As an example, consider “sustainability”, which needs to become one of the guiding principles of bioethics. Sustainability is overly open-ended. Brutal dictatorships can be sustainable. Even the modified principle of “sustainable health” needs careful specification. We could seek to make health sustainable for the world’s elite, but in so doing fall short on justice and compassion. When we commit to sustainable health, we will want to commit to creating a health system that can endure over time, and in which we can sustain not only human well-being but also the many health values that are most important to us—the values of compassion, empathy, beneficence, fairness, and respect for personal autonomy. Furthermore, we can include within the list of things that matter to us the well-being of our children and grand-children, the flourishing of non-human life, and the continued viability of our planetary ecosystem. Within one overarching principle, sustainability, we can subsume diverse and competing values. But not without careful work.

 

In addition to enriching bioethics with new moral vocabulary, we also need to consider how the core principles of bioethics can continue to evolve and maintain their relevance. For example, we need to put a new spin on the old principle of nonmaleficence by reexamining what constitutes “harm.” The activist group Health Care Without Harm has documented that the healthcare system causes substantial environmental harm, both to people and to nature, and has helped us see that the duty of nonmaleficence extends far beyond the bedside.

 

It has always been important for bioethicists to grasp not only the philosophy, but also the actual facts of what’s happening in the world of medicine. For example, a bioethicist would certainly not speak with authority about gene therapy without a good understanding of the science of genetics. Likewise, bioethicists consulting with physicians and patients about end of life care cannot speak with moral clarity on terminal sedation without a sound knowledge of what medicines are used to palliate pain and how exactly they work.
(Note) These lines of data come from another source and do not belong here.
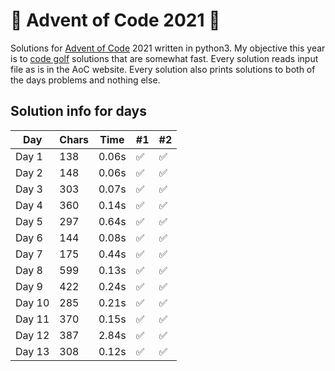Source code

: # 🎄 Advent of Code 2021 🎄
Solutions for [Advent of Code](https://adventofcode.com/2021) 2021 written in python3. My objective this year is to [code golf](https://en.wikipedia.org/wiki/Code_golf) solutions that are somewhat fast.
Every solution reads input file as is in the AoC website. Every solution also prints solutions to both of the days problems and nothing else.
## Solution info for days
| Day | Chars | Time | #1 | #2 |
| --- | --- | --- | --- | --- |
| Day 1 | 138 | 0.06s | ✅ | ✅ |
| Day 2 | 148 | 0.06s | ✅ | ✅ |
| Day 3 | 303 | 0.07s | ✅ | ✅ |
| Day 4 | 360 | 0.14s | ✅ | ✅ |
| Day 5 | 297 | 0.64s | ✅ | ✅ |
| Day 6 | 144 | 0.08s | ✅ | ✅ |
| Day 7 | 175 | 0.44s | ✅ | ✅ |
| Day 8 | 599 | 0.13s | ✅ | ✅ |
| Day 9 | 422 | 0.24s | ✅ | ✅ |
| Day 10 | 285 | 0.21s | ✅ | ✅ |
| Day 11 | 370 | 0.15s | ✅ | ✅ |
| Day 12 | 387 | 2.84s | ✅ | ✅ |
| Day 13 | 308 | 0.12s | ✅ | ✅ |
All bioethicists need to have a reasonable grasp of the field of medicine, and no self-respecting bioethicist should be ignorant of the environmental aspects of their work. In particular, all bioethicists need to understand how climate change, resource consumption, and patterns of energy use will profoundly challenge health systems over the next decade.

 

Finally, there is a huge amount of work to do at the level of real problems. Here are just a few specific issues bioethicists might address:

  • What are the responsibilities of individual physicians to reduce the harmful side-effects of medical care, such as dioxin and mercury pollution?
  • Should physicians (and bioethicists) be vegetarian on principle?
  • What specific responsibilities do clinics and individual physicians have in relation to climate change?
  • What responsibilities do patients have to limit their use of health resources, either by working to maintain good health or by choosing to forego certain medical interventions?
  • What discounting of future interests is fair? (How much carbon pollution can we justify today?)
  • How might specific faith traditions respond to environmental issues?
  • How does the shift to ozone-friendly asthma inhalers impact low-income patients, and how do we judge the trade offs?
  • What medical services are most important to maintain, once we enter the inevitable crash from peaking oil production?

 

One of the strengths and defining characteristics of the field of bioethics is that it rides the crest of the wave of current events. Given its usual responsiveness, I’m not sure why the field has been so slow to acknowledge the importance of climate change, the need for sustainability in our health systems, and the environmental and health hazards of our medical system, since we’ve been riding this collective tsunami for well over three decades now. But my hope is that bioethics will be able to tune in and connect—sooner, rather than later.